▶ **SUPPLIED RECORDS**:
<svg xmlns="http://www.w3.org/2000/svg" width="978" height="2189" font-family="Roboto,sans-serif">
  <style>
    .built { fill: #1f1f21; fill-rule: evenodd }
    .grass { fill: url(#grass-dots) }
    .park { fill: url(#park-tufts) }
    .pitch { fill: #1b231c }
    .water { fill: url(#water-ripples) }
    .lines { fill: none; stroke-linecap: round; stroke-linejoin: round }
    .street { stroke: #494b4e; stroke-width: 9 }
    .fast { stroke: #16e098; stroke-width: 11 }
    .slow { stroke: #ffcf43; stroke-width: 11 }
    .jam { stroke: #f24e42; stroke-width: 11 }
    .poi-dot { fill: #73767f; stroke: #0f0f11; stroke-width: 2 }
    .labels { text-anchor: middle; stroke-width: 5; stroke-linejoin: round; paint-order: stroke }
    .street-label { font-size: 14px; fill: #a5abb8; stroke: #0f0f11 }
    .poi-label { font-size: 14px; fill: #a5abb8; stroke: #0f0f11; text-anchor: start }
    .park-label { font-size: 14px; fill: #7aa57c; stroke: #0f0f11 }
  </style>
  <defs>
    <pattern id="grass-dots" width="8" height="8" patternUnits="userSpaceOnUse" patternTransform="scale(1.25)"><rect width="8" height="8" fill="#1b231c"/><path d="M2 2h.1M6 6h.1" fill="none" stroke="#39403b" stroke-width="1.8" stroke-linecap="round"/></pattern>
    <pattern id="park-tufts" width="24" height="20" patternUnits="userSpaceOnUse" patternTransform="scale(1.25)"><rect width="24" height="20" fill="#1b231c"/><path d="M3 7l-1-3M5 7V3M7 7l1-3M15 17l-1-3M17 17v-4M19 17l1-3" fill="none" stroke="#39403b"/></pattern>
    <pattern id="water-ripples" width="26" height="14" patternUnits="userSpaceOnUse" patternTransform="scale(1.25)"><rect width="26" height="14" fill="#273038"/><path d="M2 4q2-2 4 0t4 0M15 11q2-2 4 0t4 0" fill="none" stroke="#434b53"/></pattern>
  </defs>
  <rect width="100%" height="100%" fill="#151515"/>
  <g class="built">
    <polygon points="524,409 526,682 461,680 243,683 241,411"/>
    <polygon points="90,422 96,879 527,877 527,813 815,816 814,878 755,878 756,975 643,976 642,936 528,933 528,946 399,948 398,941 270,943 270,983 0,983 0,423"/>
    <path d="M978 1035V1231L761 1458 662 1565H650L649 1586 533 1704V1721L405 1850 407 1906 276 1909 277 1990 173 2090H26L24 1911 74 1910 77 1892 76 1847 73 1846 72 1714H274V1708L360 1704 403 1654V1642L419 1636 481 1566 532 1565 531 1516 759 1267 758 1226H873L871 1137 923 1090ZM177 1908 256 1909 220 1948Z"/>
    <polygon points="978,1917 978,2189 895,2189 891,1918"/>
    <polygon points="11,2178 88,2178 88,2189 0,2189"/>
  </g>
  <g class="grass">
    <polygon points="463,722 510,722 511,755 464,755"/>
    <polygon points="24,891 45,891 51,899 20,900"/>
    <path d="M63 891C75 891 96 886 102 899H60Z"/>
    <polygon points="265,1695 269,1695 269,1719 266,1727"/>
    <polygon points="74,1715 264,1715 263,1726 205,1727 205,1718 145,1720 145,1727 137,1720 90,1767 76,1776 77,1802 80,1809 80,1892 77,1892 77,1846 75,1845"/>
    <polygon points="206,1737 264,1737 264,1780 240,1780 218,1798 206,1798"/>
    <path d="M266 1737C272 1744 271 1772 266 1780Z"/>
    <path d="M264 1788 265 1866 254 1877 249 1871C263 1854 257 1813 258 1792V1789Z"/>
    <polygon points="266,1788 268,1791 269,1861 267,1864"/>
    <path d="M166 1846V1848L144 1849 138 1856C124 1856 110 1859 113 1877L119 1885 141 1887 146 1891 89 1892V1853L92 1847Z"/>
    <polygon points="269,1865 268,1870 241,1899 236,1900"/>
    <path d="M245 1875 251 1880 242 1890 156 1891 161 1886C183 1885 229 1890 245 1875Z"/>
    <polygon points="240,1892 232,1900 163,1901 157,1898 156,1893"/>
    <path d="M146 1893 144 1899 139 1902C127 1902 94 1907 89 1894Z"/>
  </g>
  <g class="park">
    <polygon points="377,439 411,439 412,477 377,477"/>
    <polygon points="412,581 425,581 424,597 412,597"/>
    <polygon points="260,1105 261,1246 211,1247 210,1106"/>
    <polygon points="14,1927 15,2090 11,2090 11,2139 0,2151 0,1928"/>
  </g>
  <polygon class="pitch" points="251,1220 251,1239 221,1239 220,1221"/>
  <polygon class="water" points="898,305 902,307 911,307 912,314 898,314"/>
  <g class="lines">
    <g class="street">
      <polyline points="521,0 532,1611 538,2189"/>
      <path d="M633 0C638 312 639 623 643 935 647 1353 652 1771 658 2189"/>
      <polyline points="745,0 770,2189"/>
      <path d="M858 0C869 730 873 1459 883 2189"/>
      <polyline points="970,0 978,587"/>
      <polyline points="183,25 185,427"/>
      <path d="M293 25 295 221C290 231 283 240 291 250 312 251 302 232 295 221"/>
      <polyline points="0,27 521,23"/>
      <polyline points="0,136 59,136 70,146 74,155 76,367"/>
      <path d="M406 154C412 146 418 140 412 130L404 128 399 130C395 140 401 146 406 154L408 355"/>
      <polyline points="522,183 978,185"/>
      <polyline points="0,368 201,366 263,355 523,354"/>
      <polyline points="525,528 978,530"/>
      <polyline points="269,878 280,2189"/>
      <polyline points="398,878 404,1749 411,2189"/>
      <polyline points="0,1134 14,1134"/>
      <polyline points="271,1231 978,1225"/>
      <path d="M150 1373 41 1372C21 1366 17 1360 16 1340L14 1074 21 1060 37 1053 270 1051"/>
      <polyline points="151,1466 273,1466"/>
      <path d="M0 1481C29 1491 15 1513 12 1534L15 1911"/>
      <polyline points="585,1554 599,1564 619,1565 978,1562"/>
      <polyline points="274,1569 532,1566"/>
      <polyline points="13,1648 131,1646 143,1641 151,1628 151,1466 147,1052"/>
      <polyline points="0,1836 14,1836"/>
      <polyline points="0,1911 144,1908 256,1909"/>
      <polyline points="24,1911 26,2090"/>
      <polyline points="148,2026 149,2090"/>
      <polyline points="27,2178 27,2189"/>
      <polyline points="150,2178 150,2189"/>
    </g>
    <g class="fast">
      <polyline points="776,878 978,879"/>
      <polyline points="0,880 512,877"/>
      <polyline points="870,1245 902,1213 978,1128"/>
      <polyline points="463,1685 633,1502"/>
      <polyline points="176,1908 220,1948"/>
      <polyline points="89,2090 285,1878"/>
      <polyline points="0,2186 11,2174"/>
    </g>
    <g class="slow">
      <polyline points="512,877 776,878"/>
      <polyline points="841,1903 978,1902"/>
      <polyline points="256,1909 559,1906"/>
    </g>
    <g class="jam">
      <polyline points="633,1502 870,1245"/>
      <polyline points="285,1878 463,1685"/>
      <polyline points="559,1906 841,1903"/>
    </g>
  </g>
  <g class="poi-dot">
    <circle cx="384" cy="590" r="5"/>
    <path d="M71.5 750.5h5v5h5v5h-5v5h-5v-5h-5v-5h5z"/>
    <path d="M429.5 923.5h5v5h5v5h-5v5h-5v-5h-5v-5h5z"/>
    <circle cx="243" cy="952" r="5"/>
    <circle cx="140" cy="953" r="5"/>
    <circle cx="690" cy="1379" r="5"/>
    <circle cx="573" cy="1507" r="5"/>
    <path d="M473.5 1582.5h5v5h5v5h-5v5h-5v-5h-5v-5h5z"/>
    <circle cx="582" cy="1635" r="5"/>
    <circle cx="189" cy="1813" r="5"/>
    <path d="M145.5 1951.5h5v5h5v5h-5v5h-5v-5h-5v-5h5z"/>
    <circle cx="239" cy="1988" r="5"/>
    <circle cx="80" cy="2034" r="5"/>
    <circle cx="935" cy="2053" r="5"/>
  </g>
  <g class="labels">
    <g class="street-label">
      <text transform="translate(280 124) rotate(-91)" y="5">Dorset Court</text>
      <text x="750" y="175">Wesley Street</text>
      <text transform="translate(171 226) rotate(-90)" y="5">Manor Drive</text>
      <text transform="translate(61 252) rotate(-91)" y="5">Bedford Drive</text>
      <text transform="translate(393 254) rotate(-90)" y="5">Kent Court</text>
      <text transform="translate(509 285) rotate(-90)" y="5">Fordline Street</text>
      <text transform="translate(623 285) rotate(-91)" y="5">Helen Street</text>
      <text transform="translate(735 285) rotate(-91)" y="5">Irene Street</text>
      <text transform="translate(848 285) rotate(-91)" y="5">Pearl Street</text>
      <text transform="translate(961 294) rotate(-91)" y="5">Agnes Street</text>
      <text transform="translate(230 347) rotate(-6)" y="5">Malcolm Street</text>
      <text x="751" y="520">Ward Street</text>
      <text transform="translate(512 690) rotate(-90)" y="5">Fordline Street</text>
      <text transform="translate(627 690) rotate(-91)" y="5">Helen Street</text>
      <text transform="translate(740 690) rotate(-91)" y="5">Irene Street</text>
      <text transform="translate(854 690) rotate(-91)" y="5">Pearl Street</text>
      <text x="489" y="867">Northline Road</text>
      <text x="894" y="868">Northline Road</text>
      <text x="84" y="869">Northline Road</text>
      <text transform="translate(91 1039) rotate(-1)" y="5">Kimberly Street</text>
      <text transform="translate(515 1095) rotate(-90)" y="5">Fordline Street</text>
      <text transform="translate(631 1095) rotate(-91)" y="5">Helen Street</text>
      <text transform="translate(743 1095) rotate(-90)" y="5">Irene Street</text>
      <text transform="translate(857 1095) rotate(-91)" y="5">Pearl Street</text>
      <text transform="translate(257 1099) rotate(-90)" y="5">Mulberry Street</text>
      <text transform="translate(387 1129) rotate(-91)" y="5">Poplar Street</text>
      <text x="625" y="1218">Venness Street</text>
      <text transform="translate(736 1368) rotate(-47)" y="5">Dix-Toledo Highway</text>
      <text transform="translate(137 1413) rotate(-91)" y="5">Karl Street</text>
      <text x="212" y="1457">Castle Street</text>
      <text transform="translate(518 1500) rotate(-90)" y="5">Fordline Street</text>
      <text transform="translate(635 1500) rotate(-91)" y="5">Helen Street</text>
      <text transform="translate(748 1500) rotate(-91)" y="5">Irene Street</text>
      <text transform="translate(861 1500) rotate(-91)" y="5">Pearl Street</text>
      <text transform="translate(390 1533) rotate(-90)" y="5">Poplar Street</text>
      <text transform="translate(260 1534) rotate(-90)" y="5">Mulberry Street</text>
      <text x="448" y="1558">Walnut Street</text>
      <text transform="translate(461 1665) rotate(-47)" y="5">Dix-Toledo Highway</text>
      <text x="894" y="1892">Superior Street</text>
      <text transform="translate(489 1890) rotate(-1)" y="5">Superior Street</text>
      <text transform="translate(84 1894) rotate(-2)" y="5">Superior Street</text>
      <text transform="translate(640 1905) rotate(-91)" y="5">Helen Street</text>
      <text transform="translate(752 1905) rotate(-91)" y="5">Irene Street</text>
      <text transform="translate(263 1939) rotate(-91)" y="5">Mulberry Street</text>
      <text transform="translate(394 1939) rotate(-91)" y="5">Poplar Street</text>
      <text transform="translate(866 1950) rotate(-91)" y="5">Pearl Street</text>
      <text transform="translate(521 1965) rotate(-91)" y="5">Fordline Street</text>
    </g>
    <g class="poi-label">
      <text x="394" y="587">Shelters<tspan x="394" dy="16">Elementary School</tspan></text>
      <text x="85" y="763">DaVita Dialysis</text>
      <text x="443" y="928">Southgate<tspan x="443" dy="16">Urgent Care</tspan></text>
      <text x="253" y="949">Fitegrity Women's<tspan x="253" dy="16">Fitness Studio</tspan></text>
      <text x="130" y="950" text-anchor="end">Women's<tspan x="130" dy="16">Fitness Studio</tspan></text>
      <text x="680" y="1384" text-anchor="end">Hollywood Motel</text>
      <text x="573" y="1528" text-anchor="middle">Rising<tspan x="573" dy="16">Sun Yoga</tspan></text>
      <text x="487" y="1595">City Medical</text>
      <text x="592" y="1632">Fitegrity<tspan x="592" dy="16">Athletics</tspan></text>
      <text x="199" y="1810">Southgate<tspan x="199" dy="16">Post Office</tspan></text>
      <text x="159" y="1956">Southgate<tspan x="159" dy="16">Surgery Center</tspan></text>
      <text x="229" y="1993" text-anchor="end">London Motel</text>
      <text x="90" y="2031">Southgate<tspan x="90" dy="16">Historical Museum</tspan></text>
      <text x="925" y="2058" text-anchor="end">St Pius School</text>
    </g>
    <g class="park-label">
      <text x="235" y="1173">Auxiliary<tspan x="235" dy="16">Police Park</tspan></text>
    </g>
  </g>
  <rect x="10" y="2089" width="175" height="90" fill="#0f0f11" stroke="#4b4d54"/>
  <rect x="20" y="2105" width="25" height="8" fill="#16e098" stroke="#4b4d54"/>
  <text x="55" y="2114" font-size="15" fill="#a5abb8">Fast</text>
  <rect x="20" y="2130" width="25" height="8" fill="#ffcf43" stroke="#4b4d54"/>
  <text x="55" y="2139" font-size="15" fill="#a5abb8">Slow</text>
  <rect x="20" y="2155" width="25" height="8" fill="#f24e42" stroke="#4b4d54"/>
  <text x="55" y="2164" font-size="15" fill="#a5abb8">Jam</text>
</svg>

▶ **TASK ITEM**: Scan the entries for lines with the string "labels". Report only how many there are.

▶ **ANSWER SECTION**: 2